Washington Free Beacon: Feds Flag Thousands of Illegal Bernie Sanders Contributions
The FEC sent a letter to the Sanders campaign earlier this month flagging an additional 1,316 “excessive, prohibited, and impermissible contributions” in the fourth quarter of 2015…
Some of the campaign’s legal problems stem from enthusiasm for Sanders’ candidacy from foreign nationals, many of whom have publicly revealed donations to the campaign in violation of U.S. election laws.
“I am German, live in Germany and just donated to Bernie Sanders’ campaign on www.BernieSanders.com simply using my credit card—Is this illegal in any way?” asked a user on the website Quora.
New York Times: G.O.P. and Democrats at Odds Over Dismissal of Perry Indictment in Texas
Mr. Perry’s lawyers, the special prosecutor and legal experts were as divided in their views of the court’s decision as the court itself, whose eight judges involved in the case issued one majority ruling, two concurring opinions and two strongly worded dissents. The ruling was 6 to 2, with six Republicans deciding for Mr. Perry, and one Republican and one Democrat dissenting. Some saw political motivations in the dismissal while others did not.
“Everything about this case is unusual,” said Shannon Edmonds, a former prosecutor who is the director of governmental relations for the Texas District and County Attorneys Association, which represents thousands of local prosecutors. “It’s a once-in-a-century type of case.”

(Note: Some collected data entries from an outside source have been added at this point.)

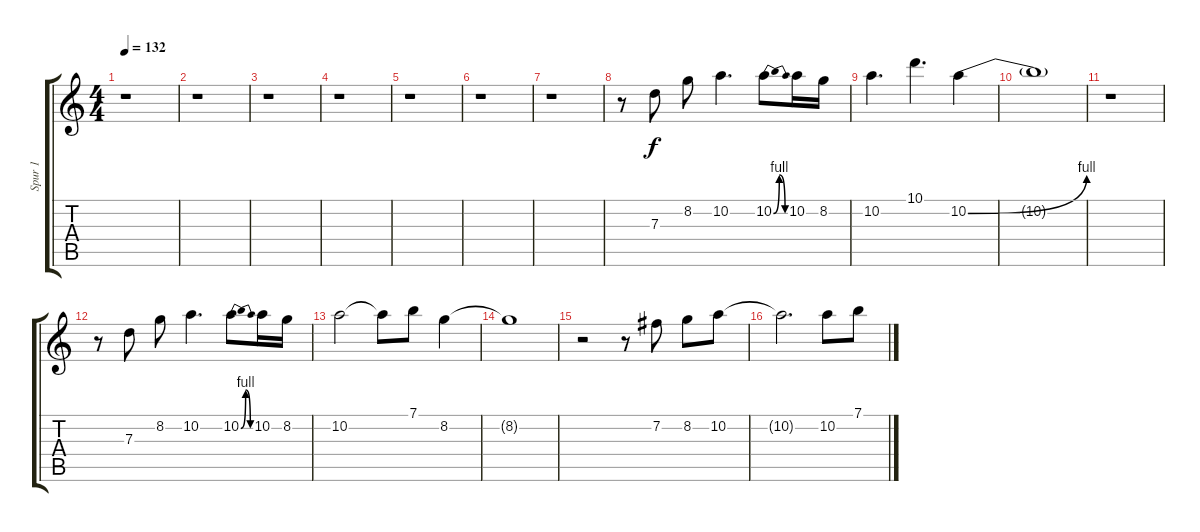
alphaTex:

\track ("Spur 1" "Spur 1") {instrument distortionguitar}
\staff {score tabs}
\tuning (E4 B3 G3 D3 A2 E2) {hide}
\ts (4 4)
\tempo 132
\clef g2
\ks c
r.1{dy f} |
r.1 |
r.1 |
r.1 |
r.1 |
r.1 |
r.1 |
r.8 7.3.8 8.2.8 10.2.4{d} 10.2{be (bendrelease 0 0 10 4 45 4 60 0)}.8 10.2.16 8.2.16 |
10.2.4{d} 10.1.4{d} 10.2{be (bend 0 0 60 4)}.4 |
10.2{t}.1 |
r.1 |
r.8 7.3.8 8.2.8 10.2.4{d} 10.2{be (bendrelease 0 0 10 4 45 4 60 0)}.8 10.2.16 8.2.16 |
10.2.2 10.2{t}.8 7.1.8 8.2.4 |
8.2{t}.1 |
r.2 r.8 7.2.8 8.2.8 10.2.8 |
10.2{t}.2{d} 10.2.8 7.1.8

Northwest Indiana Times: House rejects call to restore campaign finance limits
The Republican-controlled chamber voted 62-31 Thursday to reject the addition of a fourth topic to Senate Joint Resolution 14, which requests Congress call a state-led convention for proposing constitutional amendments restricting federal spending, federal power generally and imposing congressional term limits.